The invader was introduced after the community of resident taxa equilibrated (figure 1c,d). Equilibrium was determined as when the maximum change in any taxon's population was less than 0.001 between timesteps. The invader had a fixed competition value of 0.9 in all simulations (generally larger than that of native taxa), and did not have any cross-feeding relationships. The lack of cross-feeding relationships is the primary way in which the invader differs from native taxa. There are multiple reasons why invasive taxa were not allowed to cross-feed in the model. First, I reasoned that cross-feeding relationships often need time to develop (e.g. time for proper spatial configuration [18], construction of nanotubes [19], or within-host coevolution [20]), and that an invading taxon would therefore have no pre-existing methods of directly acquiring metabolites. Additionally, many studies of invasive taxa have concluded that invasive taxa differ from native taxa in their biotic interactions (as reviewed in [21]). The lack of cross-feeding relationships for invaders differentiates the biotic interactions of invaders from those of native taxa. Finally, the invader was given a relatively high competition coefficient because strong competitive ability can be another characteristic trait of invasive taxa [22].
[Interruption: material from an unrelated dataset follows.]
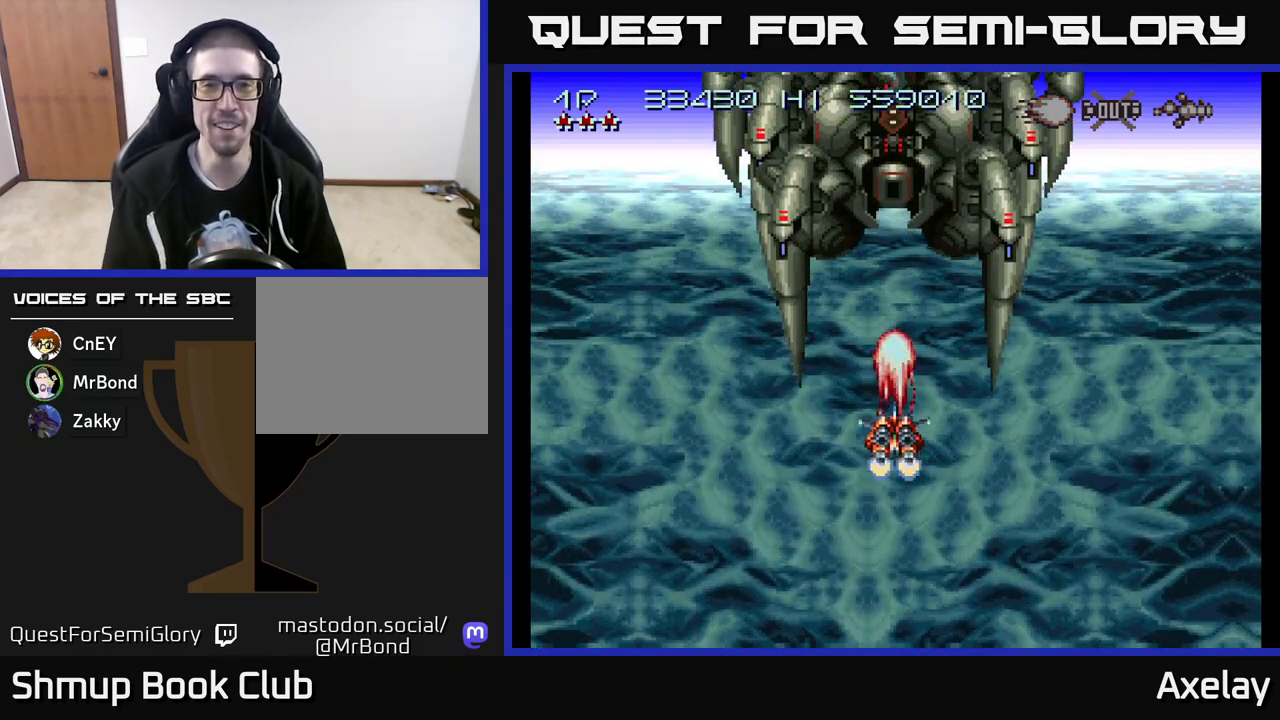
{"buttons": ["A", "X"], "right_stick": "center", "events": [[83, "DPAD_UP", "up"]]}
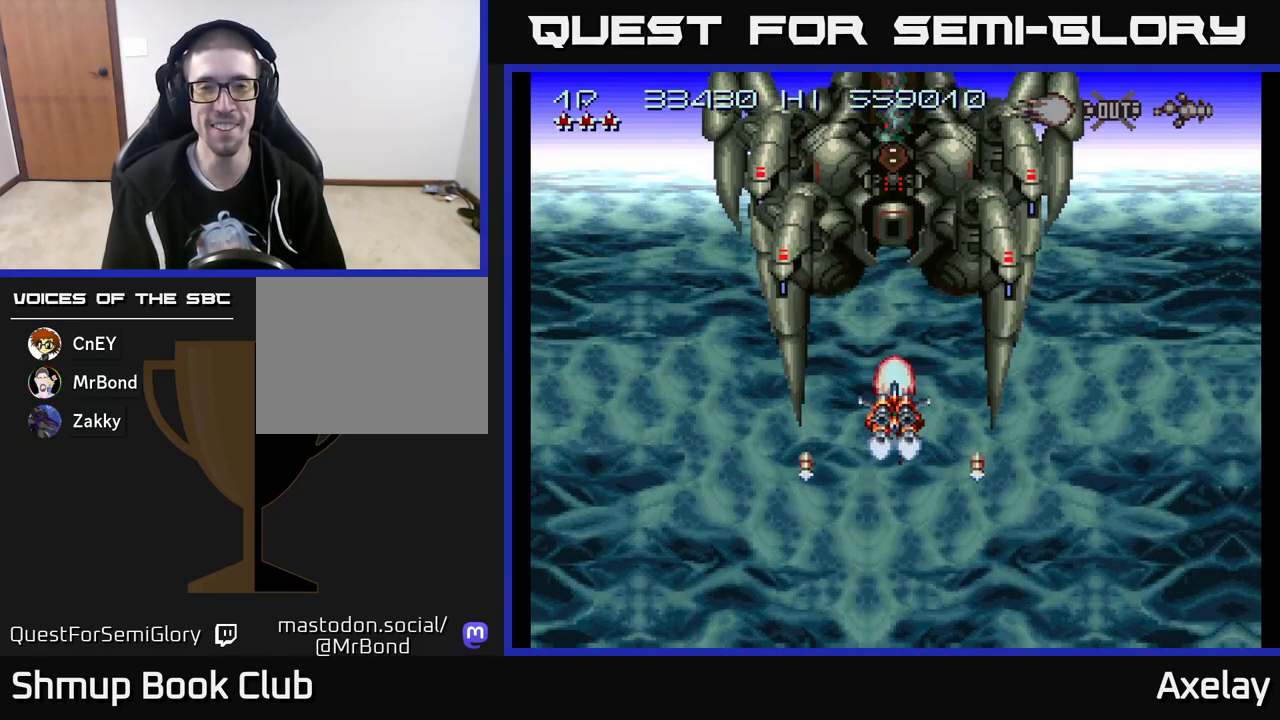
{"buttons": ["A", "X", "DPAD_DOWN"], "right_stick": "center", "events": [[450, "DPAD_DOWN", "down"]]}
After the invader was added, the simulation continued until the community again reached equilibrium. A successful invader changes the abundances of native taxa by introducing additional competition for metabolites. After the model equilibrates, a second invader with a different, randomly chosen metabolite profile was added, and again the model was run until equilibrium. At each of these three equilibria (without invader, after the first invader, and after the second invader), I recorded properties of the community and properties of the cross-feeding network established between community members (figure 1b). The community-level outcomes recorded were persistence of the invaders, total individuals in the community, number of taxa present in the community, and the number of metabolites in the environment at equilibrium (table 1). Successful invaders were counted in the total number of individuals and total number of taxa. The network-level outcomes recorded were the number of metabolites traded during each timestep, the average number of cross-feeding relationships (abbreviated in figures as ‘flows’ of metabolites) for each taxon, and the average number of cross-feeding relationships (again, metabolite ‘flows’) providing each taxon's growth-limiting nutrient (table 1). Finally, I also tested whether the second invader could persist in the absence of the first invader by resetting the community to its first equilibrium and adding only the second invader. I evaluated these model outputs while changing the proportion of cross-feeding relationships and the degree of competition present between taxa.
Table 1.
input parameters | value |
---|---|
maximum number of taxa in community (x) | 20 |
number of possible metabolites (m) | 8 |
number of metabolites required by each taxon (n) | 5 |
number of metabolites excreted by each taxon (q) | 3 |
flushing rate of cells and metabolites (f) | 0.1 |
metabolite input rate (i) | 200 per timestep for each metabolite |
proportion of direct cross-feeding relationships (p) | 0.0–0.5 in increments of 0.01 |
mean competition coefficient of native taxa (c) | 0.5–0.8 in increments of 0.01 |
standard deviation of competition coefficients (v) | 0.3 * mean competition coefficient (c) |
measured model outputs | definition |
persistence of invader | an invasion was deemed successful if the invader had an abundance greater than 1 at model equilibrium |
total individuals | sum of all individuals from all taxa at equilibrium |
taxa coexisting | number of taxa with at least 1 individual present at equilibrium |
metabolites at equilibrium | sum of all metabolites present in the environment at equilibrium |
metabolites traded | sum of all metabolites directly exchanged through cross-feeding |
flows per taxon | number of direct cross-feeding relationships per taxon |
redundancy of limiting flows | average number of cross-feeding relationships that provide the growth-limiting nutrient to each taxon |
Parameter values used in model simulations can be found in table 1. Any randomly generated competition values below 0.1 were set to 0.1, as to minimize the outcome that no taxa were able to persist in the community. Results were qualitatively similar regardless of the number of taxa used in the simulation (x), so long as there were sufficiently many taxa (at least 8–10). I generated 5000 simulated communities for each combination of competition coefficient and cross-feeding proportion, resulting in a total of 7 905 000 simulated communities. Thus, there are 5000 values of each model output for each set of parameters evaluated. In a small fraction of runs (3.5%, on average), the model resulted in a stable limit cycle or did not equilibrate within 40 000 timesteps, and these runs were discarded.
3. Results
The proportion of possible cross-feeding relationships present in a community strongly influenced community structure and connectivity of the metabolite exchange network. Higher prevalence of cross-feeding was related to increased diversity, increased productivity (more individuals in the community), fewer metabolites in the environment, and increased metabolite exchange between individuals.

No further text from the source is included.